Elon Musk is never far from the headlines and now the Tesla and X owner is making history once again after the blockbuster float of his SpaceX company has made him the world’s first ever paper trillionaire.

The 54-year-old’s net worth was estimated at 982.6bn US dollars (£733bn) before the float, according to Forbes, which has swelled to more than one trillion dollars after the record-breaking initial public offering (IPO).

His fortune has been boosted by the sky-high valuation of his rocket and artificial intelligence (AI) firm SpaceX, in which he has a 38 per cent stake in total, worth 688 billion dollars (£514bn) at the initial IPO price, even before shares rocketed on opening.

This adds to his shares in Tesla, social media platform X – formerly known as Twitter – and smaller stakes in his brain interface startup Neuralink and his tunnelling firm Boring Company.

It means he has eclipsed many of his tech counterparts, with the combined net worth of Forbes listed top ranking billionaires – Google co-founders Larry Page and Sergei Brin, Amazon founder Jeff Bezos and Oracle chairman Larry Ellison – having a combined fortune of 1.04 trillion dollars (£770bn) between them.

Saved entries

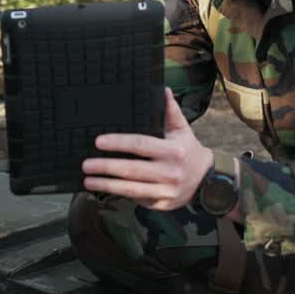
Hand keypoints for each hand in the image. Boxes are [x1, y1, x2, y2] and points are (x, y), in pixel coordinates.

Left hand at [82, 87, 213, 210]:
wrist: (208, 181)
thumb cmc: (188, 150)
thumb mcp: (182, 129)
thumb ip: (171, 110)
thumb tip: (163, 89)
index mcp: (173, 151)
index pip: (140, 145)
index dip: (118, 143)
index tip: (98, 142)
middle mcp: (170, 172)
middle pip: (131, 170)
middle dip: (105, 167)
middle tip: (86, 165)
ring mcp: (166, 191)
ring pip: (131, 189)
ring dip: (107, 185)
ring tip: (88, 180)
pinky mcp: (162, 204)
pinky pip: (138, 200)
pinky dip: (120, 195)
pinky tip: (105, 189)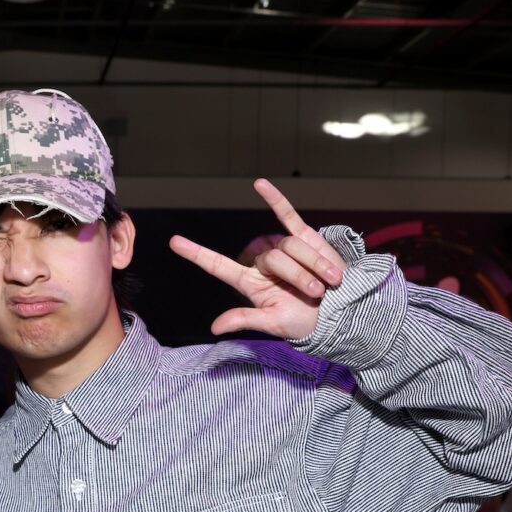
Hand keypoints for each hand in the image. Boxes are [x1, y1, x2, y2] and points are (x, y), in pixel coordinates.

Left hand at [168, 179, 346, 339]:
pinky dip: (274, 199)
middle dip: (298, 276)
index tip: (174, 242)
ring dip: (312, 266)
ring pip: (291, 246)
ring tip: (327, 283)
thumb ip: (245, 319)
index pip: (217, 265)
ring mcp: (282, 248)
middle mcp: (262, 264)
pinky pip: (286, 214)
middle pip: (273, 257)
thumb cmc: (303, 321)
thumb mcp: (274, 323)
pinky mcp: (303, 237)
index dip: (197, 254)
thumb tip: (215, 327)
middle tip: (315, 294)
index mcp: (249, 283)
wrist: (336, 309)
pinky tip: (259, 184)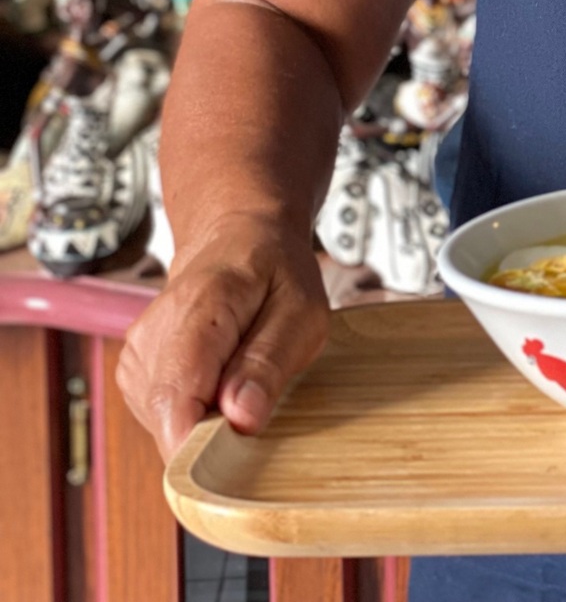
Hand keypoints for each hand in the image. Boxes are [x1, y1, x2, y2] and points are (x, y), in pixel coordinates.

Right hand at [117, 214, 329, 460]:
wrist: (237, 240)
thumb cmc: (276, 274)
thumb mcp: (302, 310)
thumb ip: (271, 362)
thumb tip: (240, 420)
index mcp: (198, 308)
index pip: (176, 398)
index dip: (201, 445)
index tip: (238, 453)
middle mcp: (152, 333)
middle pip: (169, 420)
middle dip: (215, 431)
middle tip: (256, 394)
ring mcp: (136, 354)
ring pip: (164, 426)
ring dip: (206, 420)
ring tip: (239, 374)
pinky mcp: (134, 372)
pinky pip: (161, 418)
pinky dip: (193, 411)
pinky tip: (217, 377)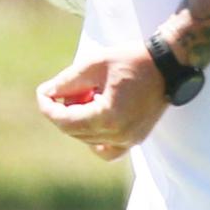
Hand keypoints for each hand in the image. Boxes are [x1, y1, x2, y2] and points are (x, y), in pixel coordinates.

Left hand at [36, 42, 167, 160]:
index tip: (42, 93)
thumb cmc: (133, 59)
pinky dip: (95, 137)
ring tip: (86, 95)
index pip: (66, 120)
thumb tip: (47, 92)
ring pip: (88, 139)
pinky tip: (95, 116)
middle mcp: (118, 135)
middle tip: (64, 88)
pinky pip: (107, 149)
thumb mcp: (96, 64)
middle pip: (75, 131)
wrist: (168, 63)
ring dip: (78, 120)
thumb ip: (69, 80)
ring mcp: (129, 140)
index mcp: (108, 117)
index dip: (49, 107)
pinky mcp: (136, 138)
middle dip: (63, 110)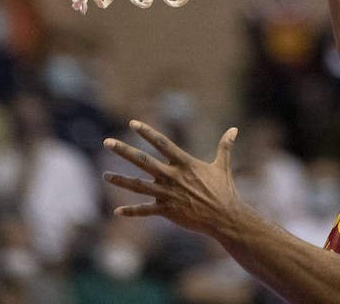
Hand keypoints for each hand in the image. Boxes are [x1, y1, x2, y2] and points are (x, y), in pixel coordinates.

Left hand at [103, 120, 242, 235]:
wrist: (224, 217)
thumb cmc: (224, 190)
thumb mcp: (222, 166)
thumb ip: (225, 146)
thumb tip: (235, 129)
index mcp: (184, 163)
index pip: (162, 143)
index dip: (147, 132)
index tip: (132, 123)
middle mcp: (172, 176)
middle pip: (143, 160)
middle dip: (123, 150)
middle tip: (107, 142)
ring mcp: (167, 194)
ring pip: (138, 185)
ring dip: (120, 180)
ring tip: (104, 175)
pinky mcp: (167, 210)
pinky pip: (145, 210)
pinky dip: (131, 211)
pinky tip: (118, 211)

* [WORK INSTRUCTIONS]:
1. Update the stretch of the article on Musk's fortune from "The 54-year-old’s net" through "public offering (IPO).", replacing "Forbes" with "Bloomberg".
2. According to the article on Musk's fortune, what has boosted his wealth past one trillion dollars? Answer in one to three sentences.
3. Translate this sentence from the article on Musk's fortune into Spanish: "This adds to his shares in Tesla, social media platform X – formerly known as Twitter – and smaller stakes in his brain interface startup Neuralink and his tunnelling firm Boring Company."
Work only from the article on Musk's fortune and not from the items.

* [TASK-BY-TASK OUTPUTS]:
1.
The 54-year-old’s net worth was estimated at 982.6bn US dollars (£733bn) before the float, according to Bloomberg, which has swelled to more than one trillion dollars after the record-breaking initial public offering (IPO).

2. His fortune rose because of the record-breaking IPO of SpaceX and that company's sky-high valuation. He holds a 38 per cent stake in SpaceX, worth 688 billion dollars at the initial IPO price even before the shares rocketed on opening.

3. Esto se suma a sus acciones en Tesla, la plataforma de redes sociales X —antes conocida como Twitter— y a participaciones menores en su startup de interfaces cerebrales Neuralink y en su empresa de túneles Boring Company.